Of course, McDonald's isn't to blame for all diet-related disease. But consider the ways in which McDonald's has contributed to the homogenization of the American diet. Fatty, factory-farmed burgers on refined white bread, for instance, have become the omnipresent, default sandwich. McDonald's original little burger may have just started the world-wide arms race to build the biggest, baddest burgers. The Big Mac was bad enough, but it's the cultural grandfather of monstrosities like Hardee's 1,320-calorie Monster Thickburger.
Consider french fries. McDonald's fries are less harmful than they used to be, because the company has ditched partially hydrogenated frying oils, and beef tallow before that, in favor of trans-fat-free vegetable oil.
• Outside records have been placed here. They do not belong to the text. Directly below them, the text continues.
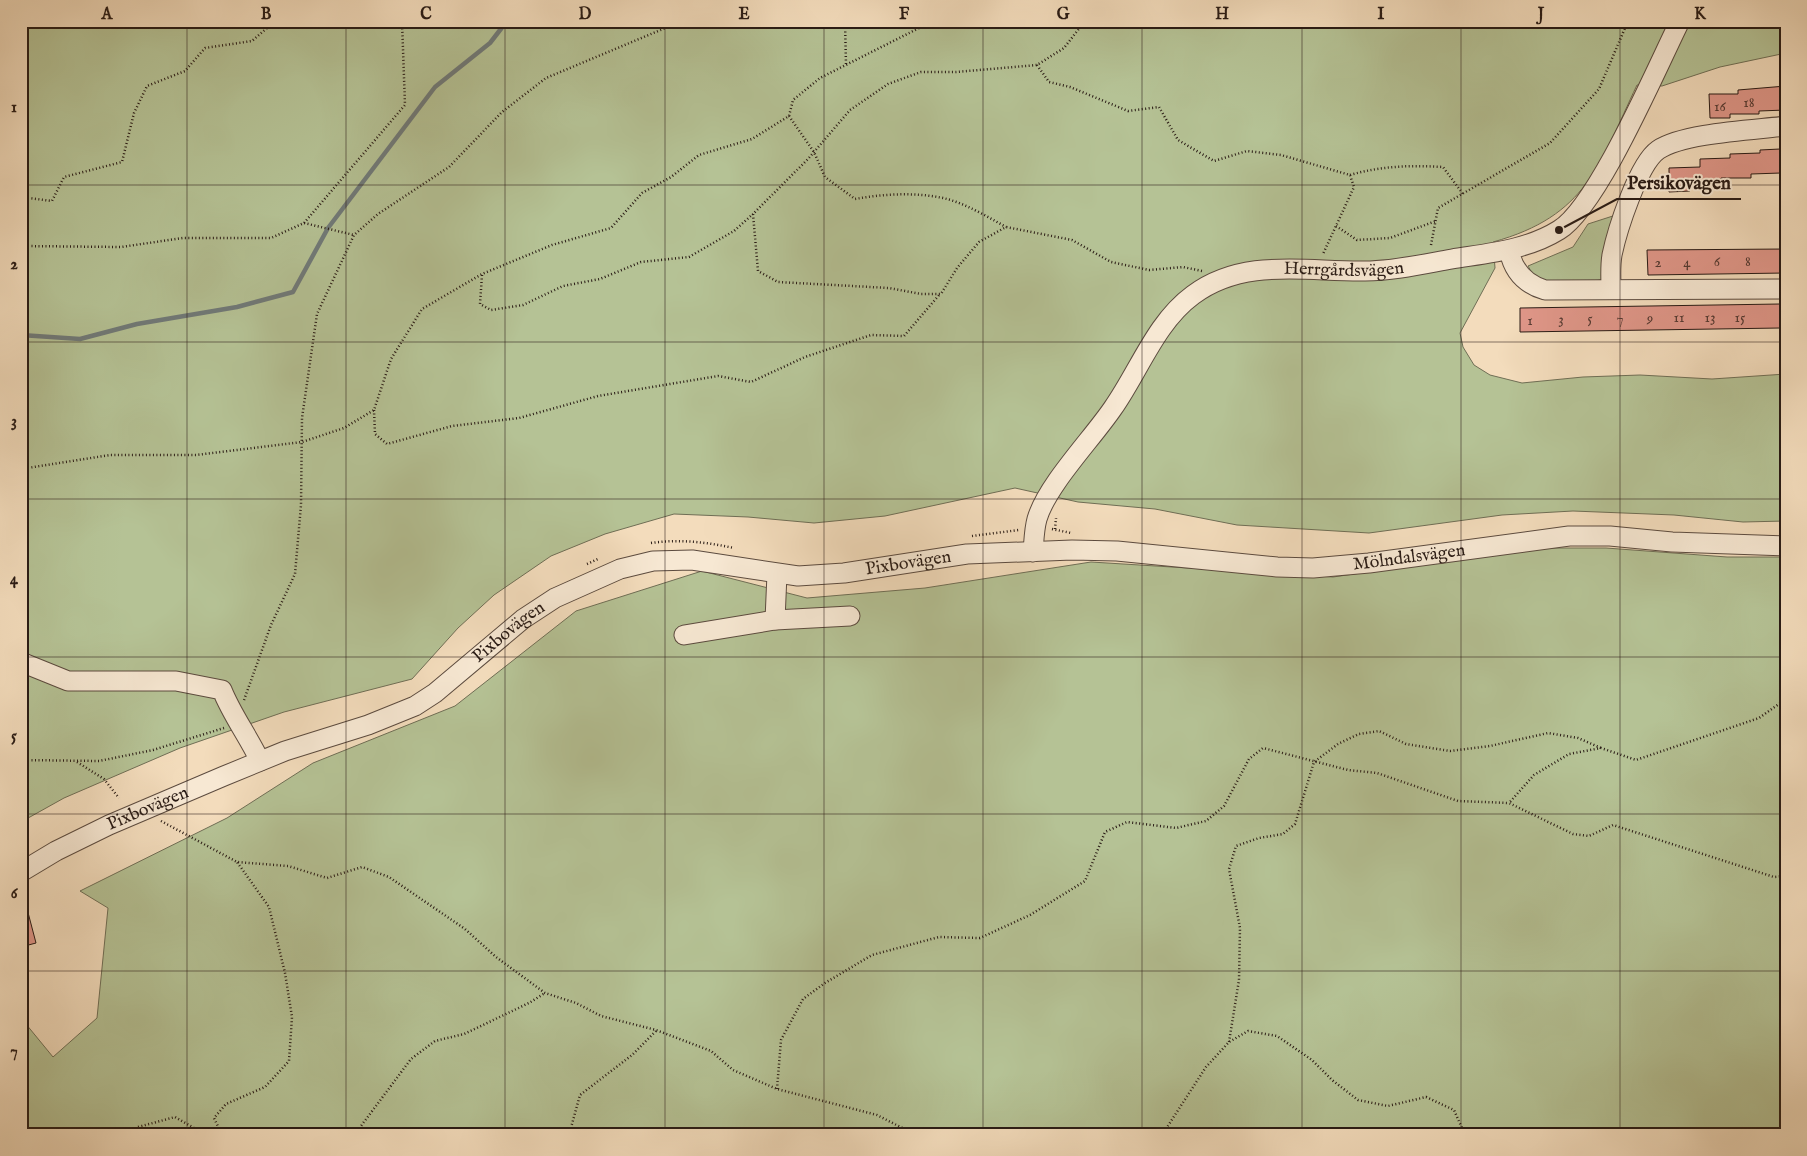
<svg xmlns="http://www.w3.org/2000/svg" width="1807" height="1156" viewBox="0 0 1807 1156" font-family="'IM FELL English',serif">
<style>
.green{fill:#b5c295;stroke:#6f6e55}
.lines{fill:none;stroke-linecap:round;stroke-linejoin:round}
.stream{stroke:#707a79;stroke-width:4.5}
.building{fill:#df9688;stroke:#291b15}
.minor-casing{stroke:#5c4b3f;stroke-width:21}
.path{stroke:#291b15;stroke-width:2.5;stroke-dasharray:1 2.5;stroke-linecap:butt}
.minor{stroke:#f7e8d3;stroke-width:19}
.grid{fill:none;stroke:#291b15;stroke-width:1;stroke-opacity:0.55}
.labels{text-anchor:middle;dominant-baseline:central;stroke-width:4;stroke-linejoin:round;paint-order:stroke}
.number-label{font-size:15px;fill:#563a32}
.street-label{font-size:18px;fill:#291b15;stroke:#f7e8d3}
.leader{fill:none;stroke:#291b15;stroke-width:2}
.callout-dot{fill:#291b15;stroke:#f7e8d3;stroke-width:2}
.callout-label{font-size:19px;text-anchor:middle;font-weight:bold;fill:#291b15;stroke:#f7e8d3;stroke-width:4;stroke-linejoin:round;paint-order:stroke}
.neatline{fill:none;stroke:#291b15;stroke-width:2}
.grid-label{font-size:16px;text-anchor:middle;font-weight:bold;fill:#291b15}
</style>
<rect width="100%" height="100%" fill="#f3dcbc"/>
<filter id="stains"><feTurbulence type="fractalNoise" baseFrequency=".004" numOctaves="4"/><feColorMatrix values="0 0 0 0 .2 0 0 0 0 .09 0 0 0 0 .02 0 0 0 .5 -.17"/></filter>
<radialGradient id="worn" r=".72"><stop offset=".6" stop-color="#630" stop-opacity="0"/><stop offset="1" stop-color="#630" stop-opacity=".3"/></radialGradient>
<path class="green" d="M21 21H1786V53L1720 67 1662 86 1637 85C1599 165 1587 216 1493 242L1495 268 1460 333 1463 347 1474 365 1490 375 1522 383 1583 377 1640 375 1712 379 1786 374V521L1743 522 1674 515 1573 511 1502 515 1369 533 1237 525 1155 509 1078 502 1015 488 885 516 814 523 748 517 674 514 605 534 551 556 494 595 458 628 412 679 284 712 180 748 64 798 21 822Z
M1619 214 1603 279C1583 285 1538 289 1528 266L1573 247 1588 224Z
M1536 548H1606L1727 557H1786V1135H21V1018L53 1057 97 1018 108 908 80 891 227 818 313 763 455 706 576 611 702 571 807 598 925 588 1091 562 1333 577Z"/>
<g class="lines">
<path class="stream" d="M21 335 80 339 137 324 237 307 293 292 328 228 435 87 490 43 507 21"/>
</g>
<path class="building" d="M1786 86V110L1759 111V114H1730V118H1710L1709 94H1738V90Z
M1780 149 1781 173 1751 174V178H1721V182L1690 183V191L1669 192V168L1700 167V159L1730 158V154L1760 153V150Z
M1786 249V273L1648 275 1647 250Z
M1780 304V328L1520 332V308Z
M21 901H25L36 943 21 947Z"/>
<g class="lines">
<g class="minor-casing">
<g id="minor">
<path d="M1509 250C1513 271 1525 284 1545 290L1786 289"/>
<path d="M1611 289C1611 278 1610 266 1612 255 1617 231 1638 164 1658 150 1683 133 1754 130 1786 126"/>
<path id="s1" d="M1033 552C1034 541 1034 530 1037 519 1047 485 1092 439 1113 408 1139 371 1156 322 1193 295 1244 257 1306 272 1365 271 1394 271 1424 264 1452 259 1489 253 1527 250 1559 230 1598 206 1657 67 1680 21"/>
<path d="M775 620 777 574"/>
<path d="M684 635 775 620 850 616"/>
<path d="M21 662 68 681H176L222 690C232 715 248 736 260 761"/>
<path id="s2" d="M21 872 56 851 109 825 224 776 285 751 368 725 415 706 435 693 523 619 555 598 620 569 653 561 692 560 798 576 844 573 967 554 1072 550 1117 551 1277 567 1313 568 1369 563 1569 536H1610L1672 542 1786 546"/>
</g>
</g>
<path class="path" d="M845 21 846 65
M1085 21 1064 48 1037 65 956 72H921L888 84 850 110 808 159 753 214 758 271 778 282 889 288 921 294H941L957 268 979 242 1006 227 1072 240 1111 262 1149 270 1183 267 1202 271
M1037 65 1049 82 1070 87 1128 111 1159 107 1178 140 1214 161 1247 151 1281 155 1350 175 1354 187 1323 254
M789 116 814 152 825 177 855 199C883 194 914 192 943 198 965 203 986 216 1006 227
M1350 175C1381 166 1411 165 1443 167L1463 194
M21 197 52 201 64 177 122 162 134 113 147 86 185 71 205 48 252 41 275 21
M304 223 405 105 402 21
M1336 226 1357 240 1390 238 1436 221
M1431 245 1438 208 1550 143 1599 89 1628 21
M21 246 121 247 183 238H271L304 223 354 235
M482 275 480 304 491 310 523 305 563 286 600 279 641 262 689 257 734 231 753 214
M374 410 375 434 387 444 452 426 519 418 598 396 718 376 751 382 805 357 871 335 904 336 940 294
M21 469 110 455H196L302 442 344 428 374 410 391 359 422 309 482 274 552 245 611 228 642 193 671 177 699 155 752 139 789 116 793 100 820 78 933 21
M1052 529 1071 533
M1055 529 1056 518
M972 536 1019 530
M651 543C679 539 706 542 734 548
M587 564 598 559
M1786 699 1759 718 1636 760 1601 748 1569 754 1534 775 1509 803 1573 834 1589 836 1613 825 1774 877 1786 876
M244 700 271 625 295 574 301 505 302 418 317 314 354 235 378 214 449 167 502 112 546 78 682 21
M21 760 99 761 153 750 224 728
M77 762 104 779 119 798
M161 821 237 862 288 866 327 878 362 867 389 877 465 929 496 957 545 993 576 1003 601 1016 656 1030 711 1051 733 1070 777 1089 877 1115 916 1135
M1229 1042 1239 980 1240 928 1229 869 1236 846 1259 838 1283 834 1295 824 1314 762 1338 744 1359 734 1379 731 1406 744 1450 751 1490 746 1548 733 1578 738 1601 748
M777 1089 781 1040 803 999 825 983 872 955 939 937 980 938 1030 915 1085 881 1105 832 1127 822 1176 828 1206 821 1224 806 1249 759 1263 748 1348 770 1377 773 1458 801 1509 803
M138 1127 175 1117 194 1128 220 1130
M222 1135 214 1118 226 1104 265 1087 289 1061 292 1017 285 973 269 907 237 862
M351 1135 358 1130 411 1059 435 1041 464 1034 529 1003 545 993
M569 1135 580 1095 632 1055 656 1031
M1162 1135 1206 1067 1229 1042 1248 1031 1277 1036 1312 1060 1332 1080 1358 1100 1388 1106 1426 1097 1454 1110 1465 1135"/>
<use href="#minor" class="minor"/>
</g>
<path class="grid" d="M187 21V1135M346 21V1135M505 21V1135M665 21V1135M824 21V1135M983 21V1135M1142 21V1135M1302 21V1135M1461 21V1135M1620 21V1135M21 185H1786M21 342H1786M21 499H1786M21 657H1786M21 814H1786M21 971H1786"/>
<g class="labels">
<g class="number-label">
<text x="1749" y="102">18</text>
<text x="1720" y="106">16</text>
<text x="1717" y="261">6</text>
<text x="1748" y="261">8</text>
<text x="1658" y="262">2</text>
<text x="1687" y="262">4</text>
<text x="1679" y="317">11</text>
<text x="1710" y="317">13</text>
<text x="1740" y="317">15</text>
<text x="1590" y="318">5</text>
<text x="1620" y="318">7</text>
<text x="1650" y="318">9</text>
<text x="1561" y="319">3</text>
<text x="1530" y="320">1</text>
</g>
<g class="street-label">
<text stroke="none"><textPath href="#s1" startOffset="464">Herrgårdsvägen</textPath></text>
<text stroke="none"><textPath href="#s2" startOffset="1471">Mölndalsvägen</textPath></text>
<text stroke="none"><textPath href="#s2" startOffset="968">Pixbovägen</textPath></text>
<text stroke="none"><textPath href="#s2" startOffset="548">Pixbovägen</textPath></text>
<text stroke="none"><textPath href="#s2" startOffset="142">Pixbovägen</textPath></text>
</g>
</g>
<path class="leader" d="M1559 230L1617 199H1741"/>
<circle class="callout-dot" cx="1559" cy="230" r="5"/>
<g class="callout-label">
<text x="1679" y="189">Persikovägen</text>
</g>
<rect width="1807" height="1156" fill="none" stroke="#f3dcbc" stroke-width="55"/>
<rect x="28" y="28" width="1752" height="1100" class="neatline"/>
<g class="grid-label">
<text x="107" y="19">A</text>
<text x="266" y="19">B</text>
<text x="426" y="19">C</text>
<text x="585" y="19">D</text>
<text x="744" y="19">E</text>
<text x="904" y="19">F</text>
<text x="1063" y="19">G</text>
<text x="1222" y="19">H</text>
<text x="1381" y="19">I</text>
<text x="1541" y="19">J</text>
<text x="1700" y="19">K</text>
<text x="14" y="112">1</text>
<text x="14" y="269">2</text>
<text x="14" y="426">3</text>
<text x="14" y="584">4</text>
<text x="14" y="741">5</text>
<text x="14" y="898">6</text>
<text x="14" y="1056">7</text>
</g>
<rect width="100%" height="100%" filter="url(#stains)"/>
<rect width="100%" height="100%" fill="url(#worn)"/>
</svg>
But McDonald's may have just acclimated the whole country to consider a deep-fried, low-nutrient white potato as the default vegetable side dish. Equally important, I believe that McDonald's deserves a good share of the blame for the fact that many Americans consider high-calorie, low-nutrient sodas to be the default beverage. Before McDonald's and other fast-food restaurants, soft drinks were occasional treats. But with sugary soft drinks, usually Coke, being the default beverage sold with fast-food meals, kids grow up thinking that a meal without a soda is like an evening without television.
Billions of dollars of advertising over the years -- McDonald's spent $872 million in 2009 alone -- makes all of this seem normal. I don't think that McDonald's genius was in satisfying a demand for meals of burgers, fries, and Cokes. Its genius was creating that demand in the first place. And thus, the occasional treat or convenience is now a once-, twice-, or even a thrice-a-day indulgence. (Unguardedly using the language of street drug pushers, McDonald's actually refers to its best customers as "heavy users.")
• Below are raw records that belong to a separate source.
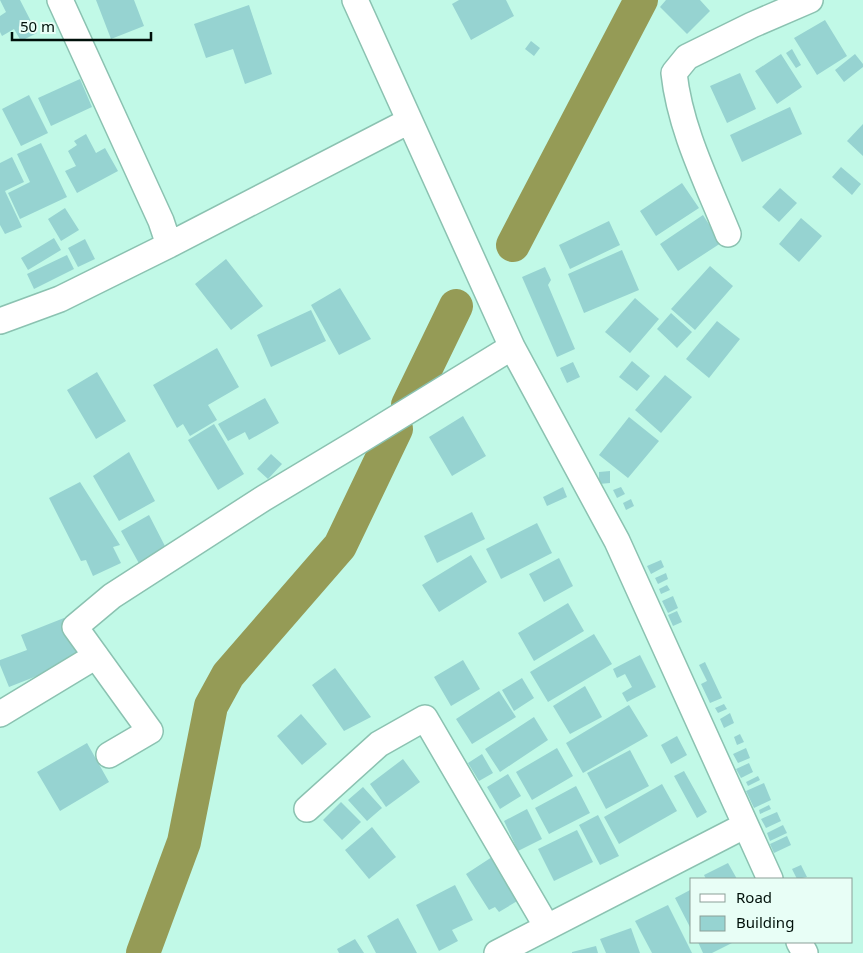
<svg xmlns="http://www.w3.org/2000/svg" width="863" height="953" font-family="'Noto Sans',sans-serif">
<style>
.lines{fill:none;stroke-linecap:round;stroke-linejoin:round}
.river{stroke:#959b56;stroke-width:34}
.building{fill:#96d3d1}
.minor-casing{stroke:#8bc2b1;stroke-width:28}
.minor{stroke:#fff;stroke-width:25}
</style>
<rect width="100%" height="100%" fill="#c1f9e7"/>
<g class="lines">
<path class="river" d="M513 245 641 0
M408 405 456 306
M143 953 184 842 211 706 228 675 340 546 396 429"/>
</g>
<path class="building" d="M0 0H20L37 33 21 41 14 29 2 36 0 32V16L6 12Z
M96 0H134L144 26 111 39Z
M459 0H506L514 16 471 40 452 4Z
M666 0H700L710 11 687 34 660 7Z
M249 5 272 74 245 84 233 49 206 58 194 24Z
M825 20 847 56 817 75 794 38Z
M531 41 540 48 534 56 525 49Z
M792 49 801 65 796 68 786 53Z
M781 54 802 87 777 104 755 71Z
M855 54 863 64V67L844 82 835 70Z
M740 73 756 109 727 123 710 86Z
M80 79 92 107 51 126 38 98Z
M29 95 48 133 21 146 2 109Z
M790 107 802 134 742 162 730 135Z
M863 124V156L847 141Z
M86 134 96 153 105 148 118 171 77 193 65 171 76 166 68 151 77 145 74 141Z
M41 143 67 197 20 219 8 193 30 182 17 154Z
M12 157 24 182 5 191 22 227 5 234 0 225V163Z
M841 167 861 184 852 195 832 177Z
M682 183 699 208 656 236 640 211Z
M780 188 797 203 779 222 762 207Z
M65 208 79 230 61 241 48 219Z
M703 215 721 243 678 271 660 244Z
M801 218 822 236 799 262 779 244Z
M609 221 620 245 570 269 559 245Z
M54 238 61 250 28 270 21 258Z
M85 239 95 259 78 267 68 248Z
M622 250 639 290 584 313 568 274Z
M67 255 74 269 34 289 27 274Z
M226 259 263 306 231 330 195 284Z
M710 266 733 286 695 330 671 309Z
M545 267 551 280 548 285 575 349 557 357 522 277Z
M340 288 371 339 339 355 311 305Z
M635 298 659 319 630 353 605 332Z
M311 310 326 341 271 367 257 335Z
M671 313 692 332 677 348 657 329Z
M717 321 740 339 709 378 686 359Z
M217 348 239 387 208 405 217 420 190 436 183 424 177 428 153 385Z
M632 361 650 376 637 391 619 377Z
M573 362 580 377 567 383 560 368Z
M97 372 126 421 96 439 67 390Z
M665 375 692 397 661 433 635 410Z
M265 398 279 423 249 440 245 432 228 441 218 424Z
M463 416 486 456 452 476 429 437Z
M629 417 659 441 628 478 599 455Z
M214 424 244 474 218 490 188 440Z
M129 452 155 501 119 521 93 476Z
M271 454 282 464 268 479 257 469Z
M610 471V483L599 484V472Z
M80 482 120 545 113 547 121 563 93 576 86 560 81 561 49 498Z
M563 487 567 497 547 506 543 497Z
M621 487 625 494 617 498 613 490Z
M631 499 634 506 626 510 623 503Z
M472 512 485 539 437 563 424 536Z
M149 515 168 552 141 567 121 531Z
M537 523 552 553 501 579 486 549Z
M471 555 487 582 439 612 422 585Z
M559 558 573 586 544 602 529 574Z
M661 560 664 567 651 574 647 566Z
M666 573 668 579 658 584 655 578Z
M667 585 670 590 661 594 659 589Z
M673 596 678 608 668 613 662 601Z
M568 603 584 631 534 661 518 633Z
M677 611 682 622 673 626 668 615Z
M64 618 80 659 9 687 0 665V660L27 650 21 635Z
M594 634 612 664 548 702 530 672Z
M640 655 656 687 627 702 622 693 632 687 625 674 617 678 613 669Z
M463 660 480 689 451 706 434 677Z
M705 662 722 698 710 703 701 684 707 681 699 665Z
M335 668 371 717 344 731 312 685Z
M522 678 534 698 514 711 502 690Z
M585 686 602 717 570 734 553 706Z
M499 691 516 717 472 744 456 719Z
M724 704 727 709 718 713 715 708Z
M629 705 648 736 583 773 566 743Z
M730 713 734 723 724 728 720 719Z
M301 714 327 744 302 765 277 736Z
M534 717 548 740 500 772 485 749Z
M740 734 744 742 737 745 734 737Z
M677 736 687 755 671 764 661 745Z
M87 743 109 782 60 811 37 772Z
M557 748 573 776 532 800 516 772Z
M746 748 750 758 738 763 733 754Z
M630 750 649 786 606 809 587 773Z
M482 754 493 773 479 781 468 763Z
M403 759 420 782 386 807 370 784Z
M749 763 753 772 741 778 736 769Z
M684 771 707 812 697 818 674 776Z
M508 774 521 796 500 809 487 787Z
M758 776 760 780 748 786 746 782Z
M764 783 771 800 754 808 746 791Z
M662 784 677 811 619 844 604 817Z
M576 786 590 813 549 834 535 808Z
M363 787 382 808 367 821 348 800Z
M341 802 361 822 342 840 323 820Z
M769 805 771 809 760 814 759 810Z
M527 809 542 839 518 851 504 821Z
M777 812 781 821 766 828 761 819Z
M598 815 619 856 600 865 579 825Z
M783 825 787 833 770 841 767 833Z
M372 827 396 857 369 879 345 850Z
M577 830 593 862 554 881 538 849Z
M787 836 791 845 774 853 770 844Z
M492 857 519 900 499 912 495 907 489 910 466 874Z
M728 863 737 879H706L704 875Z
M801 865 807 877 797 879 792 869Z
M455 885 473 920 452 930 458 941 439 951 416 905Z
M692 889V931L675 898Z
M668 905 692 953H652L635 921Z
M398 918 417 953H376L367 936Z
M631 928 640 953H606L600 939Z
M355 939 364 953H339L337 949Z
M698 942H734L712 953H703Z
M596 946 598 953H572V952Z"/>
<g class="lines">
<defs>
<path id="minor" d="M355 0 512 347 617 541 770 879
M728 234C707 182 680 129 674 73L687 57 752 25 810 0
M169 245 409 121
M0 321 60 299 169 245 161 221 60 0
M0 714 96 656
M109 755 150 731 75 627 112 596 264 498 359 441 512 347
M307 809 379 744 425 718 547 927
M799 942 805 953
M497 953 744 826"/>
</defs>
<use href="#minor" class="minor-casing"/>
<use href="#minor" class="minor"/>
</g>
<rect x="690" y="878" width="162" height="65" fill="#e8fef6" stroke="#8b9f98"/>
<rect x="700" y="894" width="25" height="8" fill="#ffffff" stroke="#8b9f98"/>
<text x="736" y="903" font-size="15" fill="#00100a">Road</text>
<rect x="700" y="916" width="25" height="15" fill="#96d3d1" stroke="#8b9f98"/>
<text x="736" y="928" font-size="15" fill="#00100a">Building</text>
<path d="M12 32v8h139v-8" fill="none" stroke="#00100a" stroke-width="2.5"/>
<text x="20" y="32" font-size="15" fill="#00100a" stroke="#e8fef6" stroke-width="4" paint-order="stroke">50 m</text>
</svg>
It's a smaller point, but consider how McDonald's also has shaped where, and how quickly, we consume our food. Many years ago, it would have been considered bizarre, or at least impolite, to eat a meal while behind the wheel of a moving car. But the drive-through culture that McDonald's helped midwife made that dangerous practice commonplace.
In the 56 April 15ths that have passed by since Ray Kroc's dream became a reality, McDonald's has coarsened our palates, expanded our waistlines, clogged our arteries, and brainwashed our children with toy-based marketing. I hope that Food Day, the recently launched grassroots push for healthy, affordable food produced in a sustainable, humane manner, slowly begins to undo some of the damage fast food has done to our diets and our culture. The Food Day campaign culminates on October 24, and will publicize the message that "it's time to eat real" and will celebrate healthy, delicious, home-cooked meals. That's a message that should turn one clown's smile into a frown.
Michael F. Jacobson, Ph.D., is executive director of the Center for Science in the Public Interest and is the founder of Food Day.